**ASSIGNMENT:** Transcribe every line below word for word, omitting the pictures from your answer.

[Page images with their extracted text]
* * *
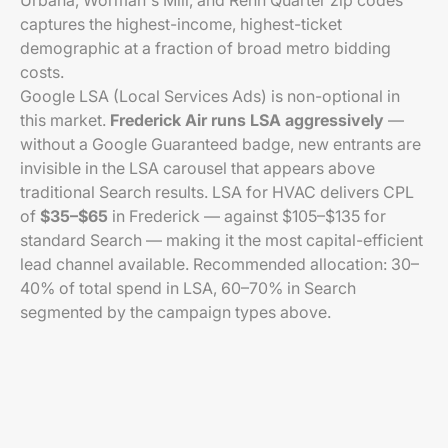
Urbana, Worman's Mill, and Renn Quarter zip codes
captures the highest-income, highest-ticket
demographic at a fraction of broad metro bidding
costs.
Google LSA (Local Services Ads) is non-optional in
this market.
Frederick Air runs LSA aggressively
—
without a Google Guaranteed badge, new entrants are
invisible in the LSA carousel that appears above
traditional Search results. LSA for HVAC delivers CPL
of
$35–$65
in Frederick — against $105–$135 for
standard Search — making it the most capital-efficient
lead channel available. Recommended allocation: 30–
40% of total spend in LSA, 60–70% in Search
segmented by the campaign types above.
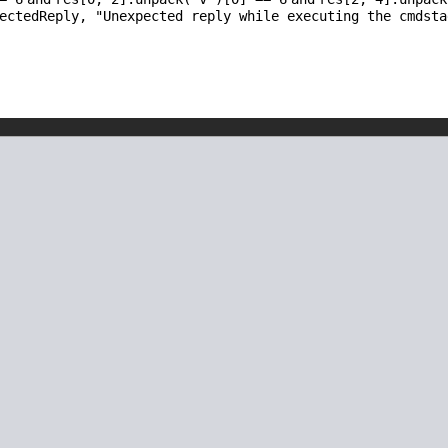
pectedReply,
"Unexpected reply while executing the cmdsta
* * *
**ANSWER BOX:**
Urbana, Worman's Mill, and Renn Quarter zip codes
captures the highest-income, highest-ticket
demographic at a fraction of broad metro bidding
costs.
Google LSA (Local Services Ads) is non-optional in
this market.
Frederick Air runs LSA aggressively
—
without a Google Guaranteed badge, new entrants are
invisible in the LSA carousel that appears above
traditional Search results. LSA for HVAC delivers CPL
of
$35–$65
in Frederick — against $105–$135 for
standard Search — making it the most capital-efficient
lead channel available. Recommended allocation: 30–
40% of total spend in LSA, 60–70% in Search
segmented by the campaign types above.
pectedReply,
"Unexpected reply while executing the cmdsta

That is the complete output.